_EXERCISE DATA_

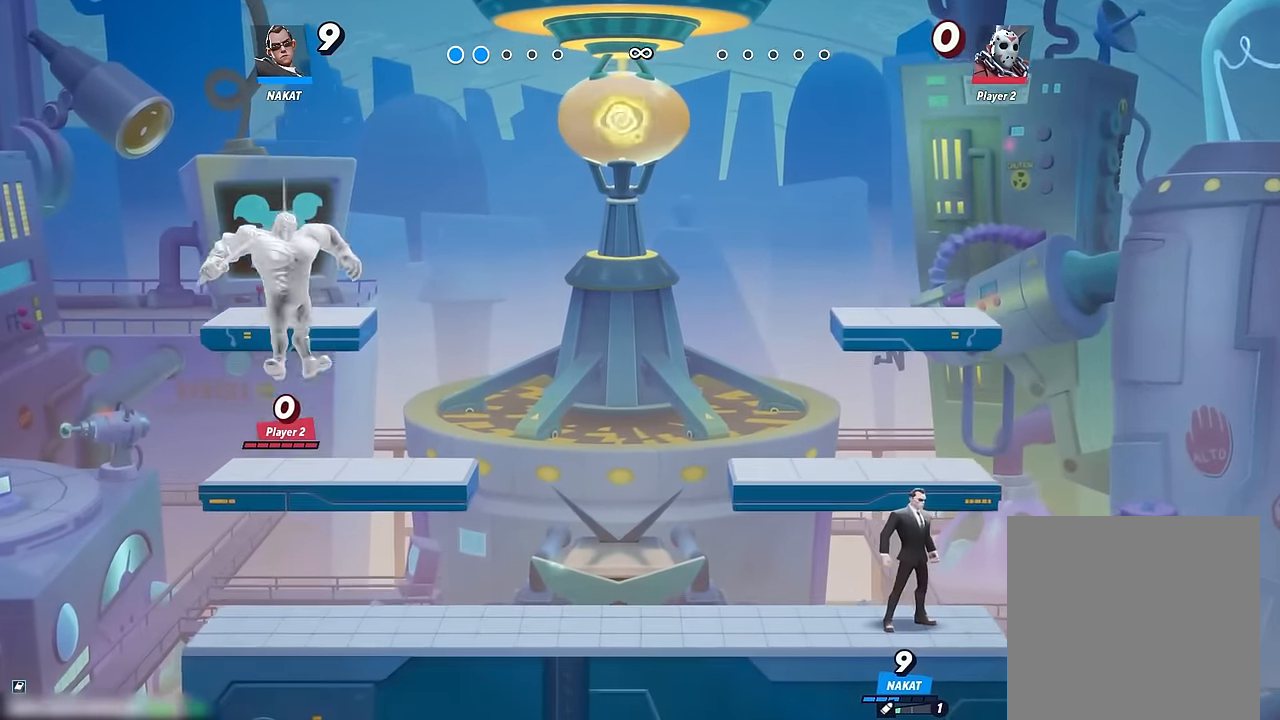
{"buttons": [], "left_stick": "center", "right_stick": "center", "events": []}
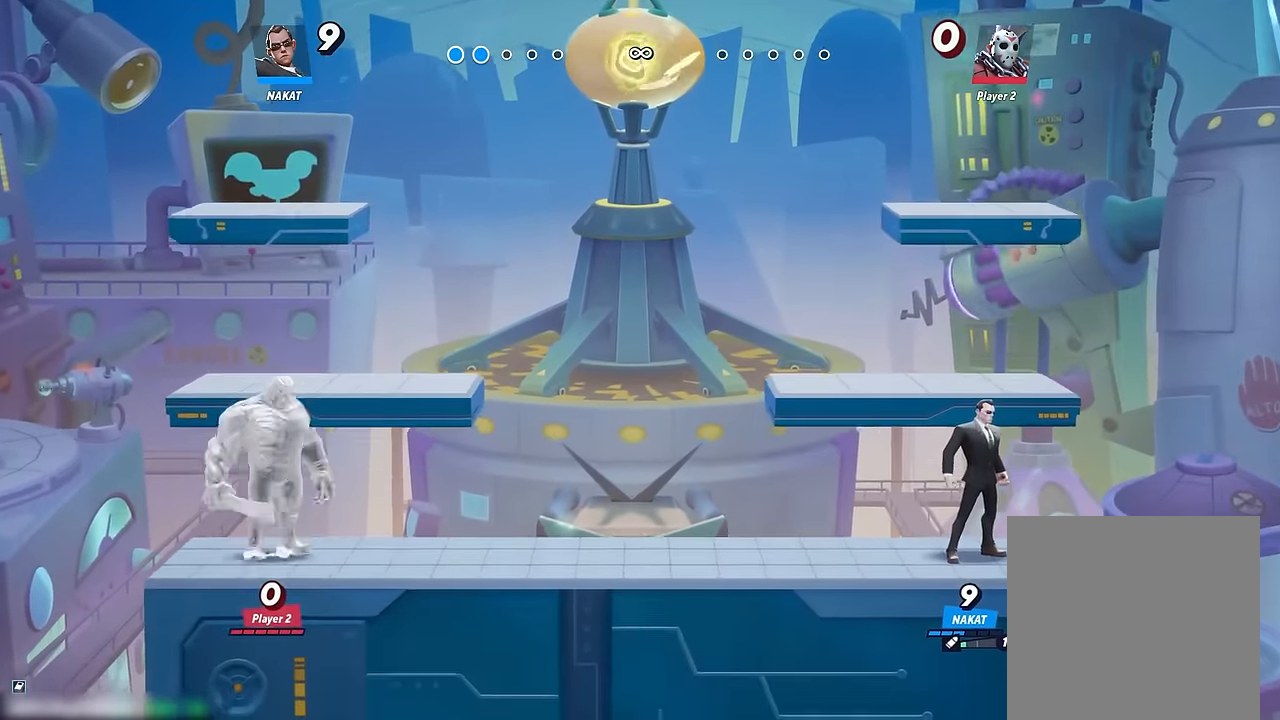
{"buttons": [], "left_stick": "right", "right_stick": "center", "events": [[400, "left_stick", "right"]]}
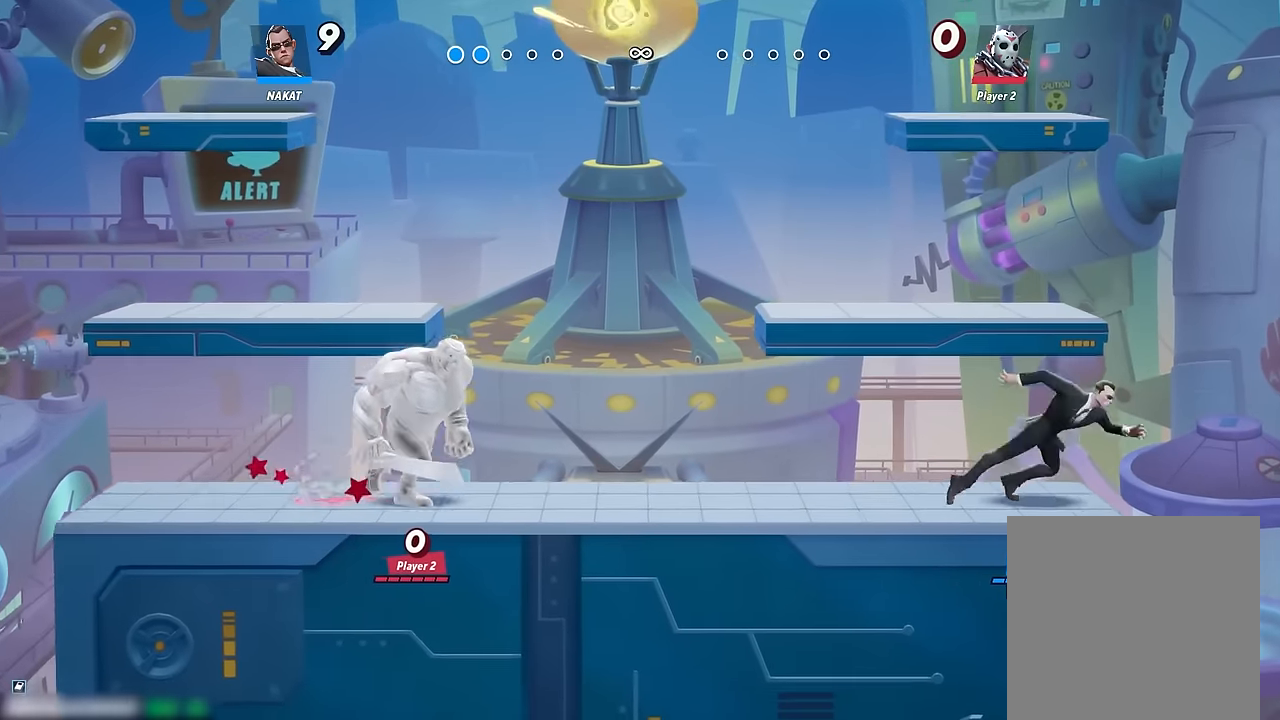
{"buttons": ["Y"], "left_stick": "down-right", "right_stick": "center", "events": [[33, "left_stick", "center"], [166, "left_stick", "up"], [216, "Y", "down"], [316, "left_stick", "right"], [366, "left_stick", "down-right"]]}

_WORK ORDER_
Your answer must be an exact copy of the listing, minus its pictures.

_WORKED SOLUTION_
{"buttons": [], "left_stick": "center", "right_stick": "center", "events": []}
{"buttons": [], "left_stick": "right", "right_stick": "center", "events": [[400, "left_stick", "right"]]}
{"buttons": ["Y"], "left_stick": "down-right", "right_stick": "center", "events": [[33, "left_stick", "center"], [166, "left_stick", "up"], [216, "Y", "down"], [316, "left_stick", "right"], [366, "left_stick", "down-right"]]}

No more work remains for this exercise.